Furthermore, the learning curve to successfully managing such complicated cases is quite high. The skill set required to perform an amputation is much lower, and more ubiquitous, than the skill set required to successful manage a war or civilian mangled extremity or a congenital limb deficiency. Furthermore, the incidence of these conditions is much more rare. Therefore, even in the hands of more skilled surgeons, it is difficult to gain enough experience with such complex reconstructive surgeries unless one is in a practice with enough volume of such complex cases.
Finally, even when a skilled trained surgeon is available in a setting where there is enough volume of these less common pathologies, the technology to reconstruct these limbs to the level currently possible may be lacking (e.g., in developing countries or due to cost even in developed countries).
Therefore, the argument is no longer which is better amputation versus reconstruction; PRS versus LRS. The argument for each surgeon is whether they possess the skill set, experience, and technology to carry out LRS in an effective manner so that the patient ends up with a functional, painless, limb.
The fact that I can reconstruct a CFD case to equal limb length and normal joint range of motion and gait does not mean that another surgeon who lacks the same skill set, experience, and technology that I have, can do the same job. It is therefore important that each surgeon educate themselves, at least to what is possible with LRS in the hands of specialized centers and surgeons, before recommending PRS as the best option.
It is also important that each surgeon offer the patient the options of treatment based on this knowledge. If not, today's educated patient will find this out via the Internet. Since amputation is irreversible and usually elective, each patient should be given the option to be referred to a center where the LRS can be carried out reliably versus PRS. This is part of the informed consent to the amputation. It then becomes the patient's choice whether to seek a second option at the referral center.

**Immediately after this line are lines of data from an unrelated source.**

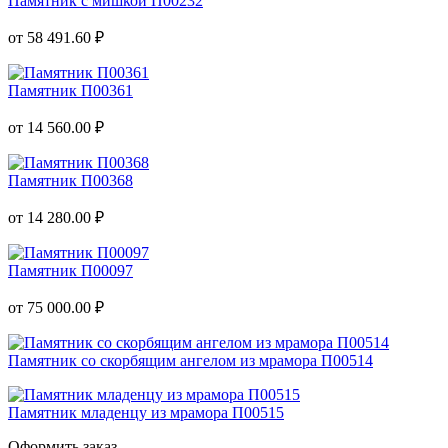
Памятник с мишкой П00232
от 58 491.60 ₽
Памятник П00361
от 14 560.00 ₽
Памятник П00368
от 14 280.00 ₽
Памятник П00097
от 75 000.00 ₽
Памятник со скорбящим ангелом из мрамора П00514
Памятник младенцу из мрамора П00515
Оформить заказ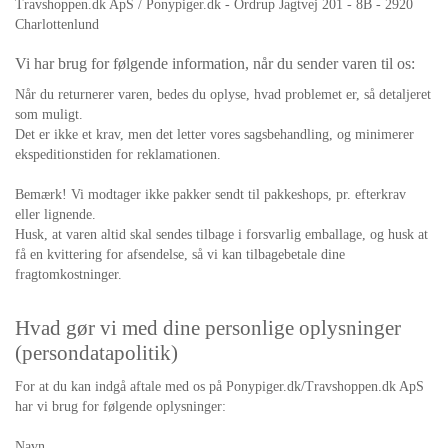
Travshoppen.dk ApS / Ponypiger.dk - Ordrup Jagtvej 201 - 8B - 2920
Charlottenlund
Vi har brug for følgende information, når du sender varen til os:
N
år du returnerer varen, bedes du oplyse, hvad problemet er, så detaljeret
som muligt.
Det er ikke et krav, men det letter vores sagsbehandling, og minimerer
ekspeditionstiden for reklamationen.
Bemærk! Vi modtager ikke pakker sendt til pakkeshops, pr. efterkrav
eller lignende.
Husk, at varen altid skal sendes tilbage i forsvarlig emballage, og husk at
få en kvittering for afsendelse, så vi kan tilbagebetale dine
fragtomkostninger.
Hvad gør vi med dine personlige oplysninger
(persondatapolitik)
For at du kan indgå aftale med os på Ponypiger.dk/Travshoppen.dk ApS
har vi brug for følgende oplysninger:
Navn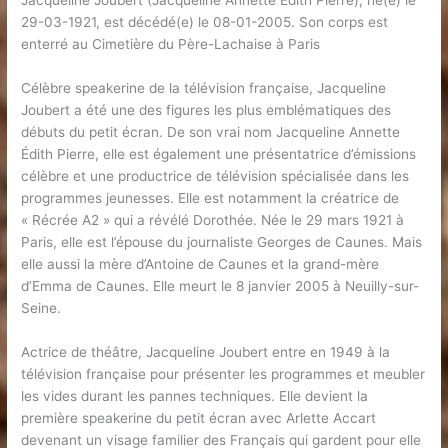
Jacqueline Joubert (Jacqueline Annette Édith Pierre), né(e) le
29-03-1921, est décédé(e) le 08-01-2005. Son corps est
enterré au Cimetière du Père-Lachaise à Paris
Célèbre speakerine de la télévision française, Jacqueline
Joubert a été une des figures les plus emblématiques des
débuts du petit écran. De son vrai nom Jacqueline Annette
Édith Pierre, elle est également une présentatrice d’émissions
célèbre et une productrice de télévision spécialisée dans les
programmes jeunesses. Elle est notamment la créatrice de
« Récrée A2 » qui a révélé Dorothée. Née le 29 mars 1921 à
Paris, elle est l’épouse du journaliste Georges de Caunes. Mais
elle aussi la mère d’Antoine de Caunes et la grand-mère
d’Emma de Caunes. Elle meurt le 8 janvier 2005 à Neuilly-sur-
Seine.
Actrice de théâtre, Jacqueline Joubert entre en 1949 à la
télévision française pour présenter les programmes et meubler
les vides durant les pannes techniques. Elle devient la
première speakerine du petit écran avec Arlette Accart
devenant un visage familier des Français qui gardent pour elle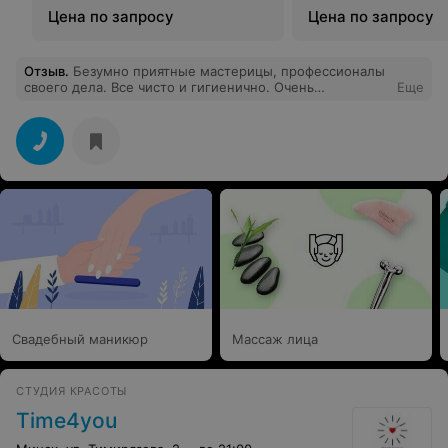
Цена по запросу
Цена по запросу
Отзыв
.
Безумно приятные мастерицы, профессионалы
своего дела. Все чисто и гигиенично. Очень
Еще
заботливые администаторши. В этом салоне все с
душой и теплотой. Маникюр и педикюр выполняют
любой сложности. Я в восторге, хожу только сюда.
Спасибо вам большое
Свадебный маникюр
Массаж лица
СТУДИЯ КРАСОТЫ
Time4you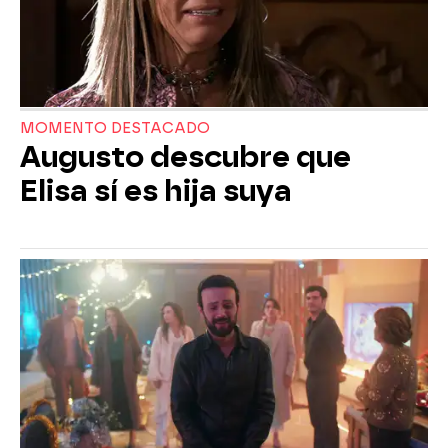
MOMENTO DESTACADO
Augusto descubre que
Elisa sí es hija suya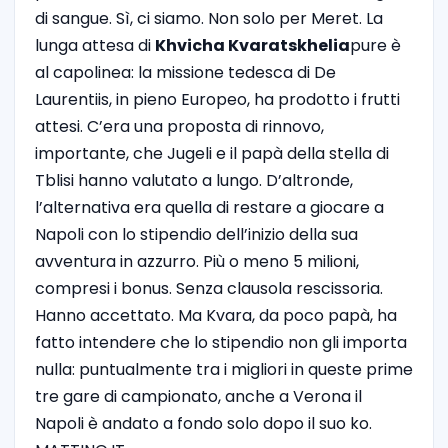
di sangue.
Sì, ci siamo. Non solo per Meret. La
lunga attesa di
Khvicha Kvaratskhelia
pure è
al capolinea: la missione tedesca di De
Laurentiis, in pieno Europeo, ha prodotto i frutti
attesi. C’era una proposta di rinnovo,
importante, che Jugeli e il papà della stella di
Tblisi hanno valutato a lungo. D’altronde,
l’alternativa era quella di restare a giocare a
Napoli con lo stipendio dell’inizio della sua
avventura in azzurro. Più o meno 5 milioni,
compresi i bonus. Senza clausola rescissoria.
Hanno accettato. Ma Kvara, da poco papà, ha
fatto intendere che lo stipendio non gli importa
nulla: puntualmente tra i migliori in queste prime
tre gare di campionato, anche a Verona il
Napoli è andato a fondo solo dopo il suo ko.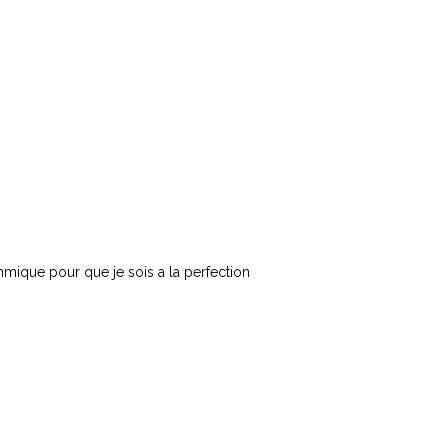
thmique pour que je sois a la perfection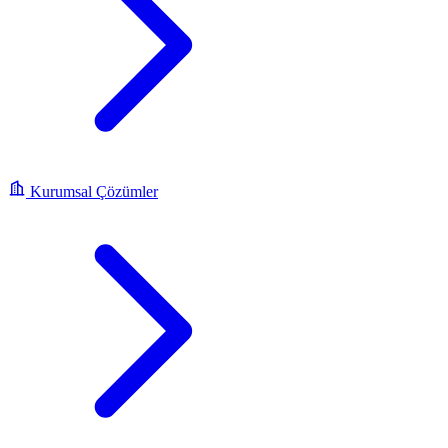
Kurumsal Çözümler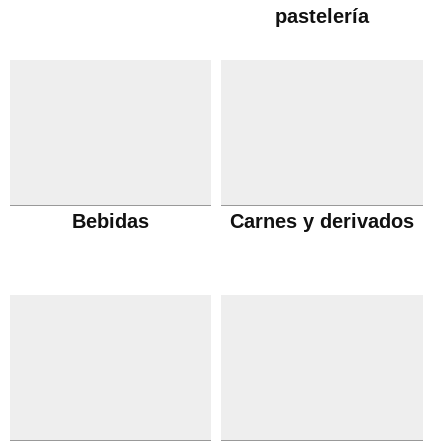
pastelería
Bebidas
Carnes y derivados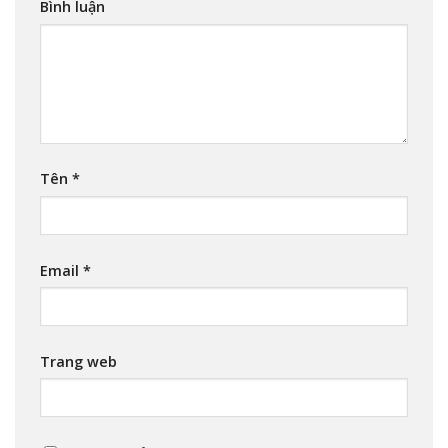
Bình luận
Tên
*
Email
*
Trang web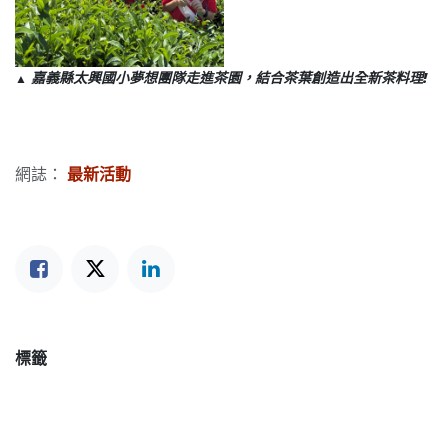
嘉義縣太興國小夢想團隊走進茶園，結合茶葉創造出全新茶料理!
▲
網誌：
最新活動
標籤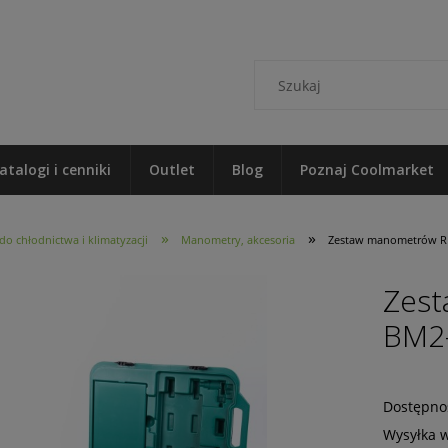
atalogi i cenniki
Outlet
Blog
Poznaj Coolmarket
»
»
o chłodnictwa i klimatyzacji
Manometry, akcesoria
Zestaw manometrów R
Zes
BM2-
Dostępno
Wysyłka 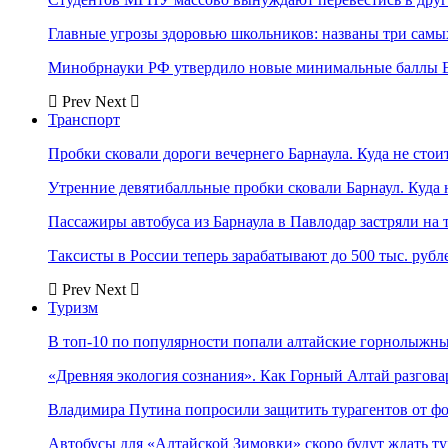
Главные угрозы здоровью школьников: названы три самых
Минобрнауки РФ утвердило новые минимальные баллы Е
Prev
Next
Транспорт
Пробки сковали дороги вечернего Барнаула. Куда не стоит
Утренние девятибалльные пробки сковали Барнаул. Куда н
Пассажиры автобуса из Барнаула в Павлодар застряли на 
Таксисты в России теперь зарабатывают до 500 тыс. рубл
Prev
Next
Туризм
В топ-10 по популярности попали алтайские горнолыжн
«Древняя экология сознания». Как Горный Алтай разгова
Владимира Путина попросили защитить турагентов от ф
Автобусы для «Алтайской Зимовки» скоро будут ждать ту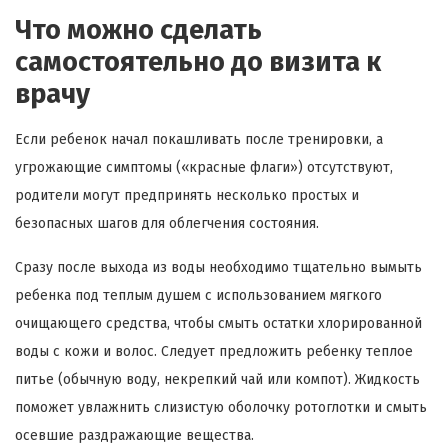
Что можно сделать
самостоятельно до визита к
врачу
Если ребенок начал покашливать после тренировки, а
угрожающие симптомы («красные флаги») отсутствуют,
родители могут предпринять несколько простых и
безопасных шагов для облегчения состояния.
Сразу после выхода из воды необходимо тщательно вымыть
ребенка под теплым душем с использованием мягкого
очищающего средства, чтобы смыть остатки хлорированной
воды с кожи и волос. Следует предложить ребенку теплое
питье (обычную воду, некрепкий чай или компот). Жидкость
поможет увлажнить слизистую оболочку ротоглотки и смыть
осевшие раздражающие вещества.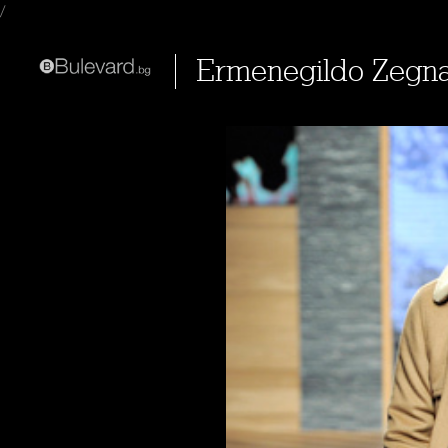
/
Ermenegildo Zegna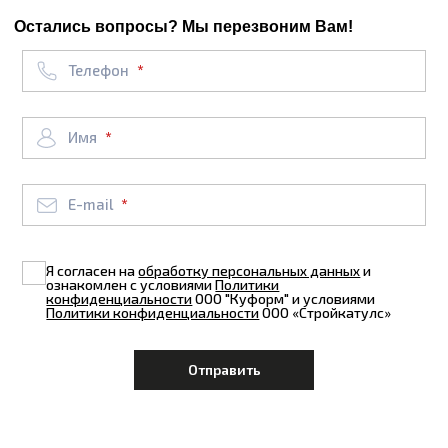
Остались вопросы? Мы перезвоним Вам!
Телефон
Имя
E-mail
Я согласен на
обработку персональных данных
и
ознакомлен с условиями
Политики
конфиденциальности
ООО "Куформ" и условиями
Политики конфиденциальности
ООО «Стройкатулс»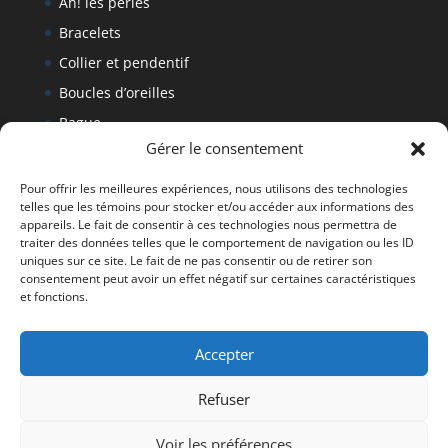
Ah! les perles
Bracelets
Collier et pendentif
Boucles d’oreilles
Bague
Gérer le consentement
Bracelet
Politique de retour
Pour offrir les meilleures expériences, nous utilisons des technologies
telles que les témoins pour stocker et/ou accéder aux informations des
appareils. Le fait de consentir à ces technologies nous permettra de
traiter des données telles que le comportement de navigation ou les ID
Tous droits réservés Denise Fournier 2019
uniques sur ce site. Le fait de ne pas consentir ou de retirer son
consentement peut avoir un effet négatif sur certaines caractéristiques
et fonctions.
Accepter
Refuser
Voir les préférences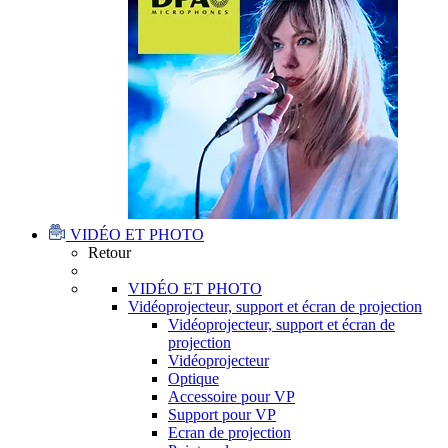
VIDÉO ET PHOTO
Retour
VIDÉO ET PHOTO
Vidéoprojecteur, support et écran de projection
Vidéoprojecteur, support et écran de
projection
Vidéoprojecteur
Optique
Accessoire pour VP
Support pour VP
Ecran de projection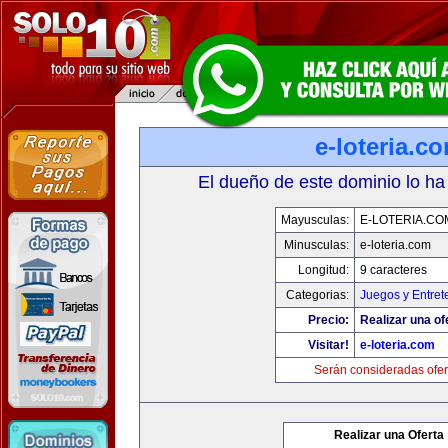
e-loteria.c
El dueño de este dominio lo ha
Mayusculas:
E-LOTERIA.CO
Minusculas:
e-loteria.com
Longitud:
9 caracteres
Categorias:
Juegos y Entret
Precio:
Realizar una of
Visitar!
e-loteria.com
Serán consideradas ofer
Realizar una Oferta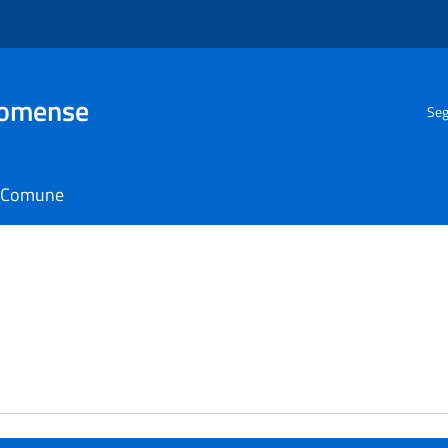
Comense
Seg
il Comune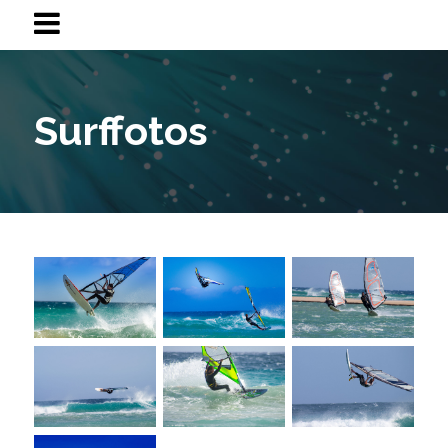
Surffotos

The frontier now between LRS and PRS is different than it was 35 years ago, when I was training as a resident. Frankly, it was simpler then, since the LRS options were more limited and true hard limits were easier to define and justify. It is an exciting time as advances in LRS such as implantable lengthening and bone transport technology and in PRS such as osteointegration prosthetics make the choices much more interesting and the possibilities much more exciting.
I am looking forward to the editorial in this journal 20 years from now entitled Limb Reconstruction in the Mid 21st Century; comparing the newest biologic limb and joint regeneration methods versus the latest artificial robotic limb technology. The age of science fiction is upon us as we contemplate which new arm Luke Skywalker will receive. May the force be with us!